## PROBLEM REQUIREMENTS
Return every line in the records below with no change at all.

——

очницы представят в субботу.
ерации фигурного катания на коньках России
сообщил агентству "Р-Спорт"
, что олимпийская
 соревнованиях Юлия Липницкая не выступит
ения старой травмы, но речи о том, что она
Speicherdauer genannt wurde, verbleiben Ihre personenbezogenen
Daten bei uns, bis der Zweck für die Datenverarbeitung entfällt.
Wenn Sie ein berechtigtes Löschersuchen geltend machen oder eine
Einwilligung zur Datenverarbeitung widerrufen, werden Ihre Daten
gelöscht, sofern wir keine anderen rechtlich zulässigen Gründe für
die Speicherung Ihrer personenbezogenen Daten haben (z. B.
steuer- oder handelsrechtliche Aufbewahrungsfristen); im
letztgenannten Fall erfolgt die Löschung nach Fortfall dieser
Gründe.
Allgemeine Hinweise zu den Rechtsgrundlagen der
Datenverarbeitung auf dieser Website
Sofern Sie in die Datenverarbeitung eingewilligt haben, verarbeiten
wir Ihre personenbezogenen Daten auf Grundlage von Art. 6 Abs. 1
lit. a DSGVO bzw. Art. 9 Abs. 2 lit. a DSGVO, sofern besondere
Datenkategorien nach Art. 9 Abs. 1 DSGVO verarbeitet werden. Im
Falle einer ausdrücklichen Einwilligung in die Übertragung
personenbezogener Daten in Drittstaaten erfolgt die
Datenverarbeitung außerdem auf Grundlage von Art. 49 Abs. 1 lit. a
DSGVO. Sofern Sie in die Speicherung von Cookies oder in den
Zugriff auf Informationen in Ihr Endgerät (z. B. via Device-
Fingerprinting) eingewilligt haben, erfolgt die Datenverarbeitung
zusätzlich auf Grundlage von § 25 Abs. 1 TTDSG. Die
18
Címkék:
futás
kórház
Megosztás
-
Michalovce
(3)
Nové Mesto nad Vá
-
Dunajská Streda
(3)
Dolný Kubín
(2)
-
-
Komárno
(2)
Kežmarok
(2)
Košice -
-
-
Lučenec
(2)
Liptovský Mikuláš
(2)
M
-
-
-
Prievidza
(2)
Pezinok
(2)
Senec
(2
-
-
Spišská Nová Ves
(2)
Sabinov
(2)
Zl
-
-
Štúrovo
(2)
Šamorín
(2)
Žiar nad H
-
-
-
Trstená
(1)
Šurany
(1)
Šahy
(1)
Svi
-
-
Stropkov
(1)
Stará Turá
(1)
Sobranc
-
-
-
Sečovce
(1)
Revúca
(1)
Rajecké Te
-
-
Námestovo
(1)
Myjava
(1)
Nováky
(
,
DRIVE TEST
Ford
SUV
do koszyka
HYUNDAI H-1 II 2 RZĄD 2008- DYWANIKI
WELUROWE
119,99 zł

——

## REPLY
очницы представят в субботу.
ерации фигурного катания на коньках России
сообщил агентству "Р-Спорт"
, что олимпийская
 соревнованиях Юлия Липницкая не выступит
ения старой травмы, но речи о том, что она
Speicherdauer genannt wurde, verbleiben Ihre personenbezogenen
Daten bei uns, bis der Zweck für die Datenverarbeitung entfällt.
Wenn Sie ein berechtigtes Löschersuchen geltend machen oder eine
Einwilligung zur Datenverarbeitung widerrufen, werden Ihre Daten
gelöscht, sofern wir keine anderen rechtlich zulässigen Gründe für
die Speicherung Ihrer personenbezogenen Daten haben (z. B.
steuer- oder handelsrechtliche Aufbewahrungsfristen); im
letztgenannten Fall erfolgt die Löschung nach Fortfall dieser
Gründe.
Allgemeine Hinweise zu den Rechtsgrundlagen der
Datenverarbeitung auf dieser Website
Sofern Sie in die Datenverarbeitung eingewilligt haben, verarbeiten
wir Ihre personenbezogenen Daten auf Grundlage von Art. 6 Abs. 1
lit. a DSGVO bzw. Art. 9 Abs. 2 lit. a DSGVO, sofern besondere
Datenkategorien nach Art. 9 Abs. 1 DSGVO verarbeitet werden. Im
Falle einer ausdrücklichen Einwilligung in die Übertragung
personenbezogener Daten in Drittstaaten erfolgt die
Datenverarbeitung außerdem auf Grundlage von Art. 49 Abs. 1 lit. a
DSGVO. Sofern Sie in die Speicherung von Cookies oder in den
Zugriff auf Informationen in Ihr Endgerät (z. B. via Device-
Fingerprinting) eingewilligt haben, erfolgt die Datenverarbeitung
zusätzlich auf Grundlage von § 25 Abs. 1 TTDSG. Die
18
Címkék:
futás
kórház
Megosztás
-
Michalovce
(3)
Nové Mesto nad Vá
-
Dunajská Streda
(3)
Dolný Kubín
(2)
-
-
Komárno
(2)
Kežmarok
(2)
Košice -
-
-
Lučenec
(2)
Liptovský Mikuláš
(2)
M
-
-
-
Prievidza
(2)
Pezinok
(2)
Senec
(2
-
-
Spišská Nová Ves
(2)
Sabinov
(2)
Zl
-
-
Štúrovo
(2)
Šamorín
(2)
Žiar nad H
-
-
-
Trstená
(1)
Šurany
(1)
Šahy
(1)
Svi
-
-
Stropkov
(1)
Stará Turá
(1)
Sobranc
-
-
-
Sečovce
(1)
Revúca
(1)
Rajecké Te
-
-
Námestovo
(1)
Myjava
(1)
Nováky
(
,
DRIVE TEST
Ford
SUV
do koszyka
HYUNDAI H-1 II 2 RZĄD 2008- DYWANIKI
WELUROWE
119,99 zł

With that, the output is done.